Sunak summer budget doesn’t seem to have impressed too many economists.
At a practical level, the measures to try and encourage people to spend in ailing businesses like entertainment don’t appear attractive enough to provide the stimulation he says is needed. A £10 voucher is what most people can download every time they go out to eat anyway.
I suspect that the reduction in VAT will not be passed onto the customer, but used to prop up a failing business, so the business may totter on for a bit longe4 but won’t attract more custom because of lower prices.
Stamp duty holiday. This represents a considerable saving particularly for the first time buyer, but I think the main reason for the slow down in the housing market is uncertainty over jobs and redundancies already made. No amount of stamp duty holidays will solve that problem.
Home improvements in the form of grants towards home insulation. Two birds with one stone here. Help towards the UK emissions target and help for the construction industry.
I am sure that this will prove a winner, particularly if the poorest households get 100% grant, although I’m unclear whether this is going to happen.
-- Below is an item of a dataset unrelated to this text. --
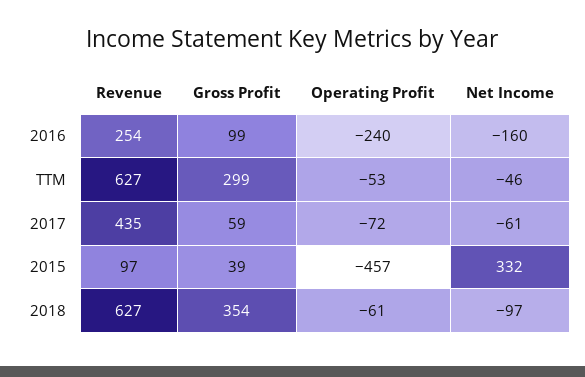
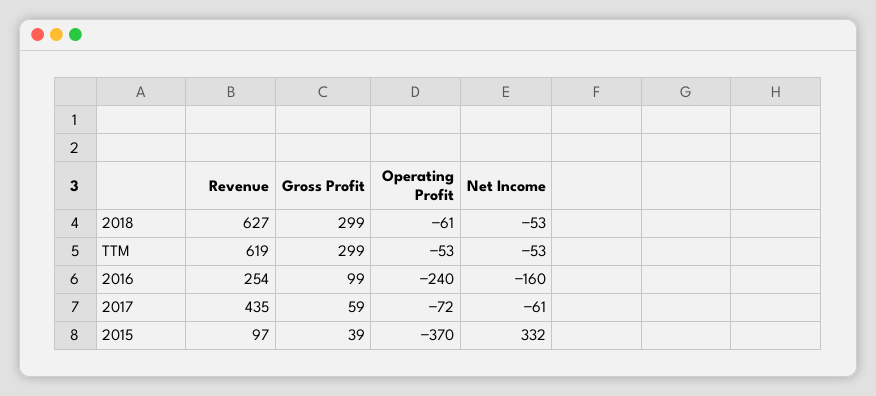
Revenue, TTM: 627 -> 619
Net Income, TTM: -46 -> -53
Operating Profit, 2015: -457 -> -370
Gross Profit, 2018: 354 -> 299
Net Income, 2018: -97 -> -53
There have been a number of these sorts of initiatives over the years, but they always seem to Peter out after a while.
All in all, I think that there is nothing to disagree with the thrust of Sunak ambition, but imo it isn’t ambitious enough.
The U.K. is in for the perfect storm during the beginning of next year and needs far more ambitious plans than those put forward by this government.
This is where a “new deal” in all its ambitious glory would have saved the UK.
Once again headlines by this government fall far short of reality.